El trabajo de la imaginación, su penetración aguda y exacta en los detalles que, en una obra de arte, iluminan el conjunto, me fue recientemente ilustrado con particular claridad en un sueño.

Soñaba con una gran casa situada en un paisaje llano, y con la historia de la casa, pero eso no es importante. A cierta altura me desperté a medias y cuando volví al sueño era consciente de que estaba soñando. Todavía próxima al umbral de la vigilia, sabía muy bien que estaba acostada para dormir una siesta en el cuarto de mi hijo, porque allí difícilmente me alcanzarían los ruidos de la calle; que aunque tenía una cobija encima, tenía frío; que él pronto regresaría de la escuela y debía levantarme. Pero todo esto carecía de importancia: lo que me dominaba era la conciencia de que vívidamente estaba soñando. Crucé una calle de baldosas negras, blancas y grises –qué “real” la sentía bajo mis pies! Era agradable ver, cómo veía, la avenida con álamos, los campos azules y brumosos alrededor de los grandes edificios, pero siempre es fácil evocar escenas con los ojos de la mente; lo que me interesaba, por ser muy completas, aunque sabía que estaba soñando, eran las sensaciones táctiles –el pavimento a través de las plantas de los pies, la manija de una puerta en mi mano– y espaciales, primero la sensación de exterior, luego el ámbito de los cuartos y el encierro de los corredores y sus vueltas cuando volví a entrar en la casa.
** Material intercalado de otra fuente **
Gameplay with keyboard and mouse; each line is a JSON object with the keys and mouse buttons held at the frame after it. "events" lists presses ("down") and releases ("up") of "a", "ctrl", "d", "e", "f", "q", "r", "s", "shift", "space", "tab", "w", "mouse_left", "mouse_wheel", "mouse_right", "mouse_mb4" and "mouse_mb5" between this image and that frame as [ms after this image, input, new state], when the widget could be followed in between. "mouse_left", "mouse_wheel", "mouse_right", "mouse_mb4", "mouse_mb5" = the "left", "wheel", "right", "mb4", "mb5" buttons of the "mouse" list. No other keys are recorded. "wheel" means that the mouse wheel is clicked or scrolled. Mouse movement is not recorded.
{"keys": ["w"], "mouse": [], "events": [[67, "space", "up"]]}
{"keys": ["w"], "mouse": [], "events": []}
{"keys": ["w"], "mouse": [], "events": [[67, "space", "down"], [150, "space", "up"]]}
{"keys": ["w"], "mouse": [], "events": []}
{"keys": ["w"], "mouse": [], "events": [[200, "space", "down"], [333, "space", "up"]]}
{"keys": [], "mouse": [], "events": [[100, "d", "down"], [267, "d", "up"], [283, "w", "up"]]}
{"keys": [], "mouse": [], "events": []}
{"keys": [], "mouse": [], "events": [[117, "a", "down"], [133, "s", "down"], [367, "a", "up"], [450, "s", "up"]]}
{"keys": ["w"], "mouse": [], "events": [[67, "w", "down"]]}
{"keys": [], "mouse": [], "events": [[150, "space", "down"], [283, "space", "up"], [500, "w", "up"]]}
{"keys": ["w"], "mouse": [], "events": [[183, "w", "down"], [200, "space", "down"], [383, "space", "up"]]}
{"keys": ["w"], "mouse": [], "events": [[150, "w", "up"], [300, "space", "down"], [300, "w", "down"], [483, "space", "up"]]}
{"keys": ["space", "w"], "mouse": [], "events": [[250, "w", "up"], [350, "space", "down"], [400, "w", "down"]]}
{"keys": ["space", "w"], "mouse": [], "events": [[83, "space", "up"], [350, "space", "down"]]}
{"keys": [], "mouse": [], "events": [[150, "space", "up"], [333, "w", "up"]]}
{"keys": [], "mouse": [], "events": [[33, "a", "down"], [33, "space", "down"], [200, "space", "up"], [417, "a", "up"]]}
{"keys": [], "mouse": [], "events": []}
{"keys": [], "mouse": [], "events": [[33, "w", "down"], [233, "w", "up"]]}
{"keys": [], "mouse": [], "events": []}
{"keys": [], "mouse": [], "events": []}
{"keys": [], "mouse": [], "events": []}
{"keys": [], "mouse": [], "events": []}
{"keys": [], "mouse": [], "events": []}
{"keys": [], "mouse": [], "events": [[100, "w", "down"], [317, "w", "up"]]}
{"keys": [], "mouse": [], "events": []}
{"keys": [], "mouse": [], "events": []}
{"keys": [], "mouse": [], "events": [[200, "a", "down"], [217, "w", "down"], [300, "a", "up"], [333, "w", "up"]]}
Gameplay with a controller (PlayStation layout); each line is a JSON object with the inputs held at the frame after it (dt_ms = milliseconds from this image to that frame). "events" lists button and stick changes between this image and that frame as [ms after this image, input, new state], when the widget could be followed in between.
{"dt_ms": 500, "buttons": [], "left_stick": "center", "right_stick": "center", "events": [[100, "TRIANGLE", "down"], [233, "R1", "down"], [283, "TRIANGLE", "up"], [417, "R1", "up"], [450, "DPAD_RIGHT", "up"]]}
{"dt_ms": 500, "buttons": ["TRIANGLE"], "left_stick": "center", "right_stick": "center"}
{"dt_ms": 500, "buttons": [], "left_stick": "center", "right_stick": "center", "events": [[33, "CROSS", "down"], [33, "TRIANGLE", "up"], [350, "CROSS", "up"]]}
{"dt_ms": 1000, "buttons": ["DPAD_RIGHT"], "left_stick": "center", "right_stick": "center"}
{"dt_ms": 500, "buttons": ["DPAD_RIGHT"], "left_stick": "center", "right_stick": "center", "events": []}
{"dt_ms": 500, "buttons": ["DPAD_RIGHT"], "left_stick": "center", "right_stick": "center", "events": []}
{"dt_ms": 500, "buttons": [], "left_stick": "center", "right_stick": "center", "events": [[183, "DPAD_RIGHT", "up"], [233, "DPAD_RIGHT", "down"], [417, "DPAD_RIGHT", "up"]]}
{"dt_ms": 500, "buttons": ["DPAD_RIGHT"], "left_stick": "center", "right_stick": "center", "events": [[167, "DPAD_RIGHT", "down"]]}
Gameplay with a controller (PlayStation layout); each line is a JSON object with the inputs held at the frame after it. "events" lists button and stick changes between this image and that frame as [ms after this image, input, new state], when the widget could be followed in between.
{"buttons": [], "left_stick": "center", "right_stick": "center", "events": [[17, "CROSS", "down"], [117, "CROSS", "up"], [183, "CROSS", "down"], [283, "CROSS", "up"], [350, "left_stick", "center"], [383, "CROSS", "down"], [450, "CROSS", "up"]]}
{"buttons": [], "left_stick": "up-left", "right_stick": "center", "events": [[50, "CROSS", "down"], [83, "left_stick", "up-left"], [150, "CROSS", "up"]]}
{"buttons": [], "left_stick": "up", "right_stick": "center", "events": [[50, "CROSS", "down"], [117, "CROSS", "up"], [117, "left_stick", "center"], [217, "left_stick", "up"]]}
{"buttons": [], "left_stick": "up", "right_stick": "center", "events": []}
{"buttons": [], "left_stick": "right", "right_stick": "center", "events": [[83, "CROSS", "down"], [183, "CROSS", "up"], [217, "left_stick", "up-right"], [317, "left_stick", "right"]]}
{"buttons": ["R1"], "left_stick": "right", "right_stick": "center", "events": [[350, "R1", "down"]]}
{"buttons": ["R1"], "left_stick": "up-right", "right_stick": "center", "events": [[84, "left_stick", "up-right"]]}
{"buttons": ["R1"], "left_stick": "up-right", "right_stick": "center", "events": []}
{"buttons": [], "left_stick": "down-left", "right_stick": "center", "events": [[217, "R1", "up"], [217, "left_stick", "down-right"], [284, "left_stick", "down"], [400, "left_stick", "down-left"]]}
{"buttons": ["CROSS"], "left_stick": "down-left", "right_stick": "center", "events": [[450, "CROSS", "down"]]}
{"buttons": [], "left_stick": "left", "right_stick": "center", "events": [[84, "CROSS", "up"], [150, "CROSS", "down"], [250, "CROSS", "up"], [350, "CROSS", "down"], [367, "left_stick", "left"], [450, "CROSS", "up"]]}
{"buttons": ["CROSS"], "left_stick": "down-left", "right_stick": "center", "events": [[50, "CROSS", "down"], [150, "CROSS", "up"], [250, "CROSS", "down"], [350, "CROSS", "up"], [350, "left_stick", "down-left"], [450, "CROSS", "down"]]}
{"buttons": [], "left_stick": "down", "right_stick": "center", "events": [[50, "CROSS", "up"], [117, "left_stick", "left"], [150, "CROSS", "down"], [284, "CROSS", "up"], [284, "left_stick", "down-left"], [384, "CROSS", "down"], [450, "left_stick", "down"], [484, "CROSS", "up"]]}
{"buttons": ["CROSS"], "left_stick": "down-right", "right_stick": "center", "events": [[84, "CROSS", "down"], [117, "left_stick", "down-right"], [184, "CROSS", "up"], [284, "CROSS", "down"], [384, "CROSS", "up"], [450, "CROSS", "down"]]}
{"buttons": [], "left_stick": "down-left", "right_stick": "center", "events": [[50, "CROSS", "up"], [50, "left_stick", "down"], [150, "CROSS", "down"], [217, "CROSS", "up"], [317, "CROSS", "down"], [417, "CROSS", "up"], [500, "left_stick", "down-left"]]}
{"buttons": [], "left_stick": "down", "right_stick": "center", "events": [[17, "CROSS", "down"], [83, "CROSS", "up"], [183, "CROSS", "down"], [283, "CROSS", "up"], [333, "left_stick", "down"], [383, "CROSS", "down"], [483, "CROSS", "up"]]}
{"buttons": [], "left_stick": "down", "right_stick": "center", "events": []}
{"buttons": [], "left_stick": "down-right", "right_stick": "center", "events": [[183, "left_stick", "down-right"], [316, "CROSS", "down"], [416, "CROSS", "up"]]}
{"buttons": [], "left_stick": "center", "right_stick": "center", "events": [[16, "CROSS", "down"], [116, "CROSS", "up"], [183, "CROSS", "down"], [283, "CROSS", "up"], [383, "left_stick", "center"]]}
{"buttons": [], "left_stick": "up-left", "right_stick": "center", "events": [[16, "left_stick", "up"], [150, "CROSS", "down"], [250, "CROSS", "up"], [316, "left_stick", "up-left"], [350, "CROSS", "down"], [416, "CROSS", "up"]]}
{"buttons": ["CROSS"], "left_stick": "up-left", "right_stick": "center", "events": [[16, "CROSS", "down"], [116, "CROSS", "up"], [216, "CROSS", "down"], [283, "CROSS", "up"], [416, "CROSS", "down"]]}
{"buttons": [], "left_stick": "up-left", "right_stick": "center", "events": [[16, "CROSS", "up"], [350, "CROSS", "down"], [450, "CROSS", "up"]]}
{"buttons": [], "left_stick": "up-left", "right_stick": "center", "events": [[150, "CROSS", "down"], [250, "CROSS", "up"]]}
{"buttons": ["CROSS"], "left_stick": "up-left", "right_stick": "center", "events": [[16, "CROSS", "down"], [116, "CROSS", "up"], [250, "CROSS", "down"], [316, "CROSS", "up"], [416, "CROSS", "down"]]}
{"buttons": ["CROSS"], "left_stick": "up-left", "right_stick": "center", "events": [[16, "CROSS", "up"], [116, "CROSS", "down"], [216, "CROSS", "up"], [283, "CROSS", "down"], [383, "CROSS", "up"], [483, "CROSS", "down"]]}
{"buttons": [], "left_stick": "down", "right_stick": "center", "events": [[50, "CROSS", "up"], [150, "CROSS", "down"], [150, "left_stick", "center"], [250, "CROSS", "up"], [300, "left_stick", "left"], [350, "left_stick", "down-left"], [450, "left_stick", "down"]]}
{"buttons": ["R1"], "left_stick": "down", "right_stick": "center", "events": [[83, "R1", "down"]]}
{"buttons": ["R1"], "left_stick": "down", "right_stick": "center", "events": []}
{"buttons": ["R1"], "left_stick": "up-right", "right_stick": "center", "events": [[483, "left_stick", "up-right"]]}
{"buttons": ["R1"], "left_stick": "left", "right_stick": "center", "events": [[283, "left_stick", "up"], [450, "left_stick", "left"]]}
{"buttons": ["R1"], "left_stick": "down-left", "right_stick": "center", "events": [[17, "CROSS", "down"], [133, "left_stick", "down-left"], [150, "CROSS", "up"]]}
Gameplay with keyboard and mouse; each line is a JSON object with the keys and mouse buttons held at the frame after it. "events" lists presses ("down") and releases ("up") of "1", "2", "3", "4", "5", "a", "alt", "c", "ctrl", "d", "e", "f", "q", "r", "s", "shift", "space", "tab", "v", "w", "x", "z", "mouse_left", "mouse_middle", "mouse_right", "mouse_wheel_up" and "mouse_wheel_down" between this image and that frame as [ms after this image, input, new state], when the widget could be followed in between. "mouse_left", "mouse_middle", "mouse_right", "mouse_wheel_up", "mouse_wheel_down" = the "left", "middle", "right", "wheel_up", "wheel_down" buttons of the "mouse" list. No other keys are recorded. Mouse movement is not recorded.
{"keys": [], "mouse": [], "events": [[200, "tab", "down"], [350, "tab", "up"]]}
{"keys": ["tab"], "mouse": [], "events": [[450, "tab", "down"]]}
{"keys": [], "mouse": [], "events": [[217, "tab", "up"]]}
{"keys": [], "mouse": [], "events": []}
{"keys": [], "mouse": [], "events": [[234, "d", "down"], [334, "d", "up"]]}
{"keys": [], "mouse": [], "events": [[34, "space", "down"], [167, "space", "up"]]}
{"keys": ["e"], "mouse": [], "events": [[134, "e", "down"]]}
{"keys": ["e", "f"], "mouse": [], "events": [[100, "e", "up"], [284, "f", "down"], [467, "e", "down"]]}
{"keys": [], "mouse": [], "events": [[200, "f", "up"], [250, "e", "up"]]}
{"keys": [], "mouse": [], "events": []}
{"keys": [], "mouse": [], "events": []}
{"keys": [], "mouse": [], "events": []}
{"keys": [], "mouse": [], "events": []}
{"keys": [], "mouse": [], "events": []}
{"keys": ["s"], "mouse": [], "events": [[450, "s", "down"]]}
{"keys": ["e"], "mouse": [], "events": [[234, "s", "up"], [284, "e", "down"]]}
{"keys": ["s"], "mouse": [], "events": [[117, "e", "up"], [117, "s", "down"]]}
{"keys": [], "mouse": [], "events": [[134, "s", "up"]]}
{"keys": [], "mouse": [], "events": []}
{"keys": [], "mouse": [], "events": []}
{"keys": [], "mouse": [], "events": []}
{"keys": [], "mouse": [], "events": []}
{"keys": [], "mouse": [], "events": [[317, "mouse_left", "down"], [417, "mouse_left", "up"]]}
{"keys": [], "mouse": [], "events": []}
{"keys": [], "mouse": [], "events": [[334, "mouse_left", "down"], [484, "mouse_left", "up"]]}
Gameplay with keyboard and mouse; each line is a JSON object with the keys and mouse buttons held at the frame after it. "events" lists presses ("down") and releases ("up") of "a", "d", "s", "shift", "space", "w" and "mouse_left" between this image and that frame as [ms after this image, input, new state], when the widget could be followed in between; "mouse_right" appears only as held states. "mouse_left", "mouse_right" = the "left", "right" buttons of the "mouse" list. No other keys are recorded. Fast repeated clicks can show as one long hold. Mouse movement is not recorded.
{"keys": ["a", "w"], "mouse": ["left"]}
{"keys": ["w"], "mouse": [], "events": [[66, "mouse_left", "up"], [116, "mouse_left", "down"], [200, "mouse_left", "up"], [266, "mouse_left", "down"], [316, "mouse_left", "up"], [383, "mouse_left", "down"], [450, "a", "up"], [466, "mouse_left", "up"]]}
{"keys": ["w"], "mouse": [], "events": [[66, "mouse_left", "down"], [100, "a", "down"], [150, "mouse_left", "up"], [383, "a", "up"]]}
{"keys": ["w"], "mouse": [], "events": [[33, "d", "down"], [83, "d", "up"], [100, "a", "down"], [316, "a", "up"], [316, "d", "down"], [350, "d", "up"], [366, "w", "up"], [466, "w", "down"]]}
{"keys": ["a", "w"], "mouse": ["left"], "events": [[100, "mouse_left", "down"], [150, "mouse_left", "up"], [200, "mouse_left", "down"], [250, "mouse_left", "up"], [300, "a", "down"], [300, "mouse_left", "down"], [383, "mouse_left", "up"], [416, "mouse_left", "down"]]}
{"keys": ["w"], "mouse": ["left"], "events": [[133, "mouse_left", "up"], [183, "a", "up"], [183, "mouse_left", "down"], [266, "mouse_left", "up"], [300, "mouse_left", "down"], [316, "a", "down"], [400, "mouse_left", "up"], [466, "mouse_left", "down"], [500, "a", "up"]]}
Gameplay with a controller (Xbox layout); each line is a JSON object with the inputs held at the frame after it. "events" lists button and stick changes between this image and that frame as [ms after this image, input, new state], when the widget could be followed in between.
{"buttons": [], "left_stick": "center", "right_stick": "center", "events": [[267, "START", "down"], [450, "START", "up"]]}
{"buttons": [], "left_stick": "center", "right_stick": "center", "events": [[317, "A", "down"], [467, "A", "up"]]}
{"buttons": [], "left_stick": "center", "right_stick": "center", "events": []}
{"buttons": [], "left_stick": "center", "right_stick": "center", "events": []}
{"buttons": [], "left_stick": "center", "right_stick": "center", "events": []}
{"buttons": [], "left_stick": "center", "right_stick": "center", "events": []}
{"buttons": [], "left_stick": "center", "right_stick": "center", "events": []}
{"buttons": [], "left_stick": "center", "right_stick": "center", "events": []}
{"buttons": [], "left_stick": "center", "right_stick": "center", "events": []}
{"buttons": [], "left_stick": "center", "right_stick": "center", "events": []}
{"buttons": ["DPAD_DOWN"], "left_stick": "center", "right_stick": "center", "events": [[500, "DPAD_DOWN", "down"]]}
Finalmente llegué a un pequeño dormitorio donde había un lavamanos y un espejo, se me ocurrió mirarme en él para saber hasta dónde llegaría la fidelidad del sueño; pero tuve miedo de que el espejo me mostrara un vacío o un rostro extraño. Tuve miedo del miedo que esto me produciría. Sin embargo cobré ánimo: me acerqué al espejo. Estaba un poco alto en la pared, y no estaba inclinado; así, lo que apareció primero, a medida que me iba acercando lentamente, fue la parte superior de mi cabeza. Pero sí, seguramente algo andaba mal: una blancura nebulosa resplandecía allí.

Con dificultad me acerqué un poco más, y parada rígidamente, casi en las puntas de mis pies, podía ver ahora toda mi cara, el reflejo normal de mi cara en el espejo: pálida, los ojos oscuros un tanto ansiosos, pero de ninguna manera cambiada o mutilada, y sin que me causara temor. ¿Qué era, entonces, ese brillo radiante que poco antes me había dejado perpleja?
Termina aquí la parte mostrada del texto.